В анонимной хронике более подробно, чем в драме Шекспира, показана политика Ричарда, вызывающая всеобщее недовольство. Шекспир лишь кратко упоминает о влиянии льстецов при дворе и о тяжелых налогах возможно именно потому, что в драме «Вудсток» об этом говорится во многих сценах. В анонимной драме наиболее драматические сцены связаны с судьбой протектора Вудстока. Лорд-протектор осмеливается открыто обличать фаворитов в парламенте, сокрушаясь о том, что политика государства находится в руках неопытных и дерзких мальчишек, что, если раньше Англией правили убеленные сединой опытные старцы, то теперь управление государством, эта ноша, посильная только для Атланта, возложена на плечи «пигмея».

Король приказывает тайно убить Вудстока, но не предвидит, какие последствия вызовет это убийство. Лорды и коммонеры поднимают мятеж, изгоняют верховного судью Трессилиана, а король вынужден пойти на уступки и примириться с лордами.

В хронике Шекспира возобновляется конфликт между королем и лордами. Однако с самого начала главные персонажи в драме Шекспира наделены иными чертами, чем персонажи анонимной хроники: там Джон Гонт герцог Ланкастерский выведен противником короля, возглавляющим мятеж после убийства Вудстока, в то время как у Шекспира Гонт проповедует покорность законному монарху и признает за подданными право действовать только убеждением, но не насилием.

В хронике «Вудсток» мятеж против плохого правителя изображен как нечто естественное, а в хронике Шекспира насильственное низвержение короля получает разные оценки в зависимости от позиции персонажей, участников политической борьбы.

Шекспир несравненно строже, чем автор анонимной хроники, следует своему главному источнику — Холиншеду. Холиншед описывает весь период правления Ричарда II как смутное время, когда власть короля была непрочной.

**Исходные данные:**
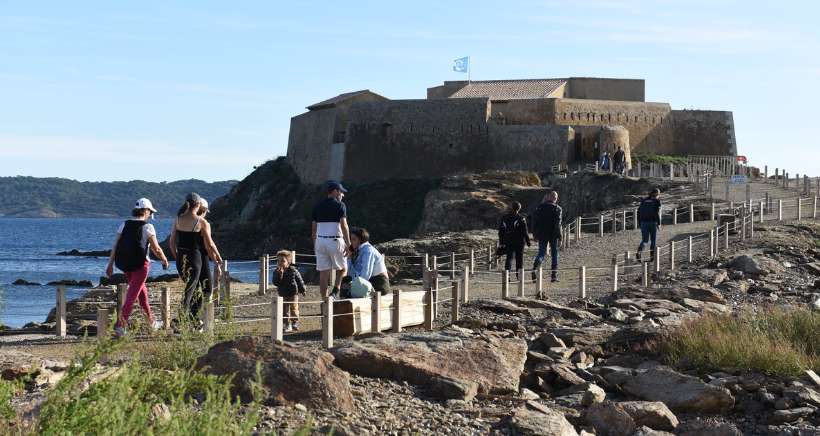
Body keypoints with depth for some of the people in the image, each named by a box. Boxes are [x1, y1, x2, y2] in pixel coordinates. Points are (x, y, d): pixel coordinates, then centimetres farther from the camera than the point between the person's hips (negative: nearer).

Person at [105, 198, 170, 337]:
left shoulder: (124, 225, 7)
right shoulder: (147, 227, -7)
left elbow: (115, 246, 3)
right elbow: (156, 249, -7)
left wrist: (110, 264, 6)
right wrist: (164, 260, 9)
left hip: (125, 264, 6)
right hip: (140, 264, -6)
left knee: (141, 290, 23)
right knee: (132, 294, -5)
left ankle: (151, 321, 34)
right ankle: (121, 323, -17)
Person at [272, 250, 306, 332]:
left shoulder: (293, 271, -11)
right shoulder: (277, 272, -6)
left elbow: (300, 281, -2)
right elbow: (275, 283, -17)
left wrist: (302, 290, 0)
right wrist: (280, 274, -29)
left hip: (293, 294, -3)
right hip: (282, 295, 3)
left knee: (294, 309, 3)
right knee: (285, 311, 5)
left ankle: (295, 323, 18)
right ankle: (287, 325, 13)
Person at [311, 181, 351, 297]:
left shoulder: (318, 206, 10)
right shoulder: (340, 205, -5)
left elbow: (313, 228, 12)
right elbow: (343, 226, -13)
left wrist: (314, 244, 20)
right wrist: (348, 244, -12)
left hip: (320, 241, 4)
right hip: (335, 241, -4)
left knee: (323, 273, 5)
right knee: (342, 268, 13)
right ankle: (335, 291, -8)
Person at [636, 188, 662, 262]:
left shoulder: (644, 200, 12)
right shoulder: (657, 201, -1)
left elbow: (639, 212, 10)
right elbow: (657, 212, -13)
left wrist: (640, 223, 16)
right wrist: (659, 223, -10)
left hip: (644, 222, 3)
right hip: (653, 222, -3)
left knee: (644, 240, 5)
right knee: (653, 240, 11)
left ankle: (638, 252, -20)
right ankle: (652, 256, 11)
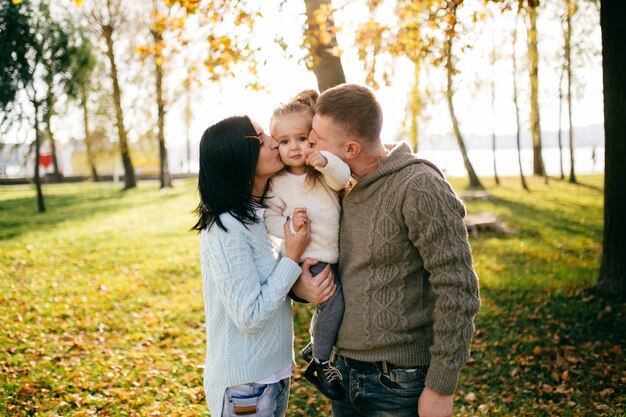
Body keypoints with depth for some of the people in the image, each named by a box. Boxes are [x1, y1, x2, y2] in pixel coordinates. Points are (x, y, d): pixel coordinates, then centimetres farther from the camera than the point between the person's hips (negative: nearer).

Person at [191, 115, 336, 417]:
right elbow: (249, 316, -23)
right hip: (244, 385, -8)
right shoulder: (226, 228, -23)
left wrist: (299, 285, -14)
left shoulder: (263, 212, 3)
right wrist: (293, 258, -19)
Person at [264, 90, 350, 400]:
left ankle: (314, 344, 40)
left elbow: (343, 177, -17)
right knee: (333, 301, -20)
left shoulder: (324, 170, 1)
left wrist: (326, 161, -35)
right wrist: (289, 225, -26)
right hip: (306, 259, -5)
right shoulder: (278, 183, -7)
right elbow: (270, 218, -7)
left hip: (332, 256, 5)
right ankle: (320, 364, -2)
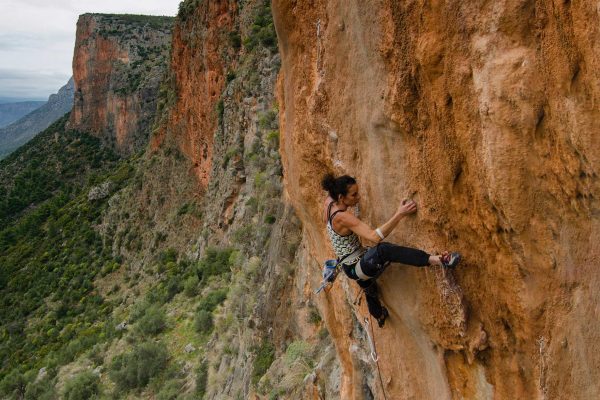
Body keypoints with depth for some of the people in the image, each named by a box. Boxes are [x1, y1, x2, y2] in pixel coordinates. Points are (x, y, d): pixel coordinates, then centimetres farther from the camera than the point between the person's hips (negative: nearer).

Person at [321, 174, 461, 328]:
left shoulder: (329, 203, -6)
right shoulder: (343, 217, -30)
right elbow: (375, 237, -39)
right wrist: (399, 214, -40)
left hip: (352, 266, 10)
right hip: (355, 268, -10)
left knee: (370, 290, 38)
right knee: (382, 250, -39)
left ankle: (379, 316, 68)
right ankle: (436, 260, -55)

**Что нужно сделать:**
A) Извлеките из текста о двух хрониках отрезок от «Король приказывает тайно» до «примириться с лордами.» включительно, без изменений.
B) Для каждого утверждения определите, согласуется ли оно с текстом о двух хрониках; ответьте «да» или «нет» и приведите дословно решающие слова текста. (i) В анонимной драме протектор Вудсток открыто обличает фаворитов в парламенте. (ii) У Шекспира Джон Гонт возглавляет мятеж после убийства Вудстока. (iii) Шекспир следует Холиншеду менее строго, чем автор анонимной хроники.
C) Продолжите текст о двух хрониках, начиная сразу после его последнего предложения.
Записи представляют собой отдельный материал и с текстом не связаны.

**Список ответов:**
A)
Король приказывает тайно убить Вудстока, но не предвидит, какие последствия вызовет это убийство. Лорды и коммонеры поднимают мятеж, изгоняют верховного судью Трессилиана, а король вынужден пойти на уступки и примириться с лордами.

B)
(i) Да: «Лорд-протектор осмеливается открыто обличать фаворитов в парламенте».
(ii) Нет: «у Шекспира Гонт проповедует покорность законному монарху и признает за подданными право действовать только убеждением, но не насилием».
(iii) Нет: «Шекспир несравненно строже, чем автор анонимной хроники, следует своему главному источнику — Холиншеду».

C)
Многие важные политические события предшествовали ссоре Моубрея и Болингброка, с которой начинается действие в драме Шекспира. Вскоре после подавления восстания Уота Тайлера начались разногласия короля с парламентом. Ричард объявил, что если коммонеры восстанут против него, он призовет на помощь французского короля, но не покорится собственным подданным (2, 775). Вскоре лорды подняли мятеж, во главе которого стал Нортемберлеид. Горожане Лондона объявили, что не будут сражаться против «друзей короля и защитников королевства» (2, 785—786), и когда мятежники подошли к Лондону, мэр открыл ворота, несмотря на протесты богатых горожан, которые боялись, что начнутся грабежи и беспорядки. Парламент пригрозил Ричарду, что изберет другого короля, и король дал клятву во всем подчиняться лордам (2, 793, 796). Через некоторое время король усилил борьбу с «нездоровым учением Джона Виклифа», так как «множество книг, пасквилей и памфлетов открыто и нагло распространяли явную ересь и заблуждения, подрывающие католическую веру». Королевское постановление предписывало всех авторов и лиц, распространяющих ересь, заключать в тюрьму (2, 827).



Король, расправившись с недовольными, «начал править, следуя прихоти, а не разуму, угрожая смертью каждому, кто не хотел подчиняться его необузданным желаниям» (2, 844). Один из его фаворитов Буши «изобрел непривычные слова и такие странные имена в обращении с королем, которые более подходили к божественному величию самого Бога, а не к его наместнику на земле» (2, 840). На эти слова Холиншеда следует обратить внимание, ибо это единственное место в источнике, которое давало Шекспиру основание (хотя и слабое) наделить Ричарда и его сторонников идеологией абсолютизма. В этом состоит главное отличие драмы от источника: тюдоровская доктрина божественного происхождения и неприкосновенности короля воспринимается в драме как вполне естественная, в то время как в эпоху Ричарда II попытки обожествления личности короля казались «странными».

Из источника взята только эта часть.